### Problem
Here is the task for the records below: repeat exactly the lines from the one with "Средства для ухода за" to the one with "해외여행 전 질병관리청 홈페이지 또는 콜센터", both included, and nothing else.

________

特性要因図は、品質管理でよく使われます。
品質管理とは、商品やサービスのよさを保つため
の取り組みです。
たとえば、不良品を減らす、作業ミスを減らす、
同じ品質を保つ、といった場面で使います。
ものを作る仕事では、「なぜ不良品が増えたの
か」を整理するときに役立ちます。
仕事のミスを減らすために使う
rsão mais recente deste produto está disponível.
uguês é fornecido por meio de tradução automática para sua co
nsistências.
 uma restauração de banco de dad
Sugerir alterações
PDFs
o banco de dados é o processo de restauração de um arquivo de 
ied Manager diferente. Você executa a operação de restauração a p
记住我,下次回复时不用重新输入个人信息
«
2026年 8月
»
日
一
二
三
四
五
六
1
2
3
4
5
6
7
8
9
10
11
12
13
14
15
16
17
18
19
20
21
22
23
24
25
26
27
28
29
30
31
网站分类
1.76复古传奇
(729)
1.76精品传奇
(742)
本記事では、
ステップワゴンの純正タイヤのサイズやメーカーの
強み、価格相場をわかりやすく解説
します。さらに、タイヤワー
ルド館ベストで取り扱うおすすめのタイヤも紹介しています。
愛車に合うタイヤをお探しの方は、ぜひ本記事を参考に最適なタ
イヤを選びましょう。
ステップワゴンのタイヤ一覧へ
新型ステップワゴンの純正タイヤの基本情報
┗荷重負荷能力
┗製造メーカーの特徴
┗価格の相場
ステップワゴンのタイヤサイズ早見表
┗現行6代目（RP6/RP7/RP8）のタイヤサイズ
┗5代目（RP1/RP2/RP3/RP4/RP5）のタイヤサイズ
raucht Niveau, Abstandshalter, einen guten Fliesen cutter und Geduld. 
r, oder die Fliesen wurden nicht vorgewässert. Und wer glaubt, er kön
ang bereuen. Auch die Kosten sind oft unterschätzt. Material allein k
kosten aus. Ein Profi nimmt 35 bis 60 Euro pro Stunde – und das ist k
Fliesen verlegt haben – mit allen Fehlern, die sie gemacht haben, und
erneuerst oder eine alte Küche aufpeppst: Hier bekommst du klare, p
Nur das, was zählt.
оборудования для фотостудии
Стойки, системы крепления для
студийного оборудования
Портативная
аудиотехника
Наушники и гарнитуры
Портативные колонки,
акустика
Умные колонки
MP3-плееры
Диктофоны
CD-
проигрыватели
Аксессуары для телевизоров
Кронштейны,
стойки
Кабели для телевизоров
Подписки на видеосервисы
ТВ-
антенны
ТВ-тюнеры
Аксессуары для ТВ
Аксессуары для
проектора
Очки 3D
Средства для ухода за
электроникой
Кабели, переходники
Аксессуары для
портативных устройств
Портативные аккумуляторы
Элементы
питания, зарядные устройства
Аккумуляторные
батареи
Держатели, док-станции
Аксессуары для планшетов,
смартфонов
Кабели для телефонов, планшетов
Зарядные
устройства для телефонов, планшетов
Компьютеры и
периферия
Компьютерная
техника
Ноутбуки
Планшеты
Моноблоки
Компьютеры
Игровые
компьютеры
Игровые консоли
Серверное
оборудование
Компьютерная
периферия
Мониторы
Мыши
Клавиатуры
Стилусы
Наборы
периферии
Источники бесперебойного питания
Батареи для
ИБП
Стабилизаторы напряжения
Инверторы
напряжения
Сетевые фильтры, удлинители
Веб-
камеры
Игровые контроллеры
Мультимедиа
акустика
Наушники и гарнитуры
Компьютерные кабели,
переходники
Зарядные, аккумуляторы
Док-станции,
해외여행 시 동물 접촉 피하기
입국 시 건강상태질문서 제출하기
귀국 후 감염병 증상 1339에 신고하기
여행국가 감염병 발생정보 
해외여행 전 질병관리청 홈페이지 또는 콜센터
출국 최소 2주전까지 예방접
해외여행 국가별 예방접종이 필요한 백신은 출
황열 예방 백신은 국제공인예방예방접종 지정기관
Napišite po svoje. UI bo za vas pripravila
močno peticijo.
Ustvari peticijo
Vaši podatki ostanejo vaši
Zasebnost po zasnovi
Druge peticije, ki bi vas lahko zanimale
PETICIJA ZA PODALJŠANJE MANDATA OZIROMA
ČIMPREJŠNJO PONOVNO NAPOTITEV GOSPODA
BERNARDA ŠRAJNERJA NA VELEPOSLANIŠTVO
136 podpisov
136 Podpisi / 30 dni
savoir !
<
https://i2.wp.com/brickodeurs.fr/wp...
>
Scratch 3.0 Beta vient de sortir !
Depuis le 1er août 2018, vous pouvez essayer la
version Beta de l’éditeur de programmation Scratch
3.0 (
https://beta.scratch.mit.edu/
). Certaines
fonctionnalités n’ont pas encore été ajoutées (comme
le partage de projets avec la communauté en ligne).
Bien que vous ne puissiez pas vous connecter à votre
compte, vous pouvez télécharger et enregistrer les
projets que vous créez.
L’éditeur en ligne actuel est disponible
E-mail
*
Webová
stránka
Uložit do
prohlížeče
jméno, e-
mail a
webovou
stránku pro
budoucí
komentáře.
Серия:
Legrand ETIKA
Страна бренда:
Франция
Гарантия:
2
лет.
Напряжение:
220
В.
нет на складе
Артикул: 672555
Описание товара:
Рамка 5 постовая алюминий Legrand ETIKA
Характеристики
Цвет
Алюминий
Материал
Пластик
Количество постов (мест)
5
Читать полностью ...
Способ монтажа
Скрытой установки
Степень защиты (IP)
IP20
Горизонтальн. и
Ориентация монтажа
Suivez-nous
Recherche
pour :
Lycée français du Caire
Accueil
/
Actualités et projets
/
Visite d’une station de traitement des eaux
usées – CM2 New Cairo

________

### Answer below
Средства для ухода за
электроникой
Кабели, переходники
Аксессуары для
портативных устройств
Портативные аккумуляторы
Элементы
питания, зарядные устройства
Аккумуляторные
батареи
Держатели, док-станции
Аксессуары для планшетов,
смартфонов
Кабели для телефонов, планшетов
Зарядные
устройства для телефонов, планшетов
Компьютеры и
периферия
Компьютерная
техника
Ноутбуки
Планшеты
Моноблоки
Компьютеры
Игровые
компьютеры
Игровые консоли
Серверное
оборудование
Компьютерная
периферия
Мониторы
Мыши
Клавиатуры
Стилусы
Наборы
периферии
Источники бесперебойного питания
Батареи для
ИБП
Стабилизаторы напряжения
Инверторы
напряжения
Сетевые фильтры, удлинители
Веб-
камеры
Игровые контроллеры
Мультимедиа
акустика
Наушники и гарнитуры
Компьютерные кабели,
переходники
Зарядные, аккумуляторы
Док-станции,
해외여행 시 동물 접촉 피하기
입국 시 건강상태질문서 제출하기
귀국 후 감염병 증상 1339에 신고하기
여행국가 감염병 발생정보 
해외여행 전 질병관리청 홈페이지 또는 콜센터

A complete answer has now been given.